Sin grieves the Spirit and the spirit in a person and can effect the persons and institutions around the sinner. The Church has power to discipline and to minister towards restoration.

It is impossible to discipline a follower, in the days of latter rain, that does not believe that the Church is essential to the economy of one's personal salvation. This is all nebulous and superfluous to the bible alone sects of Christianity. After all... you can jump from worship house to worship house if you don't like the flavors of discipline... and still hold a bible in your hand.

Paul passes judgement;
hand this man over to Satan for the destruction of the flesh, so that his spirit may be saved on the day of the Lord.

So in that scenario I guess God is punishing the man by using Satan?
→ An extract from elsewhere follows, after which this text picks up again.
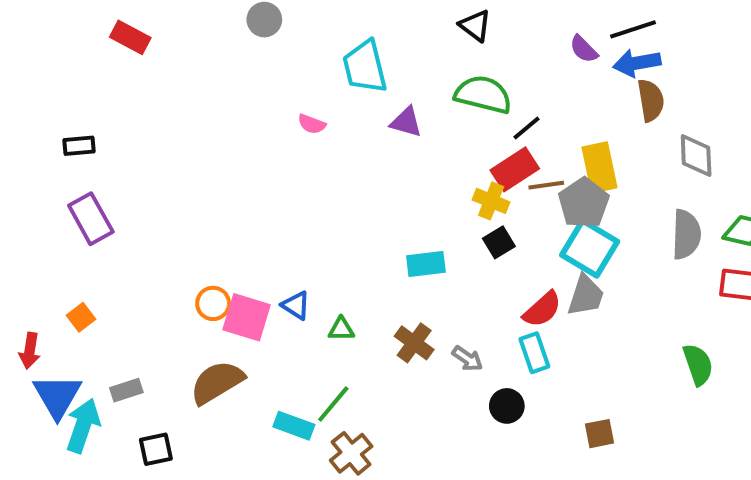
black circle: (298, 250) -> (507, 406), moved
To somehow destroy his flesh so that his spirit may be saved.

That's way over my head.
 

gordon 2

Senior Member
Recall what Paul says about the flesh and the spirit of a Christian in the context of discipline... Do you recall how Job was tested....? He was tested by Satin... Recall how God disciplined Israel. Think of the wrath of God. Think of the judgement in effect of the latter rain times. Think of the sins of the father visited on the sons....

Paul in his own way is saying hand this man to discipline---the way God does it.

It is not over your head, your head might be tired.

And so Paul is passing judgement... as he has every right to. The sentence is God's.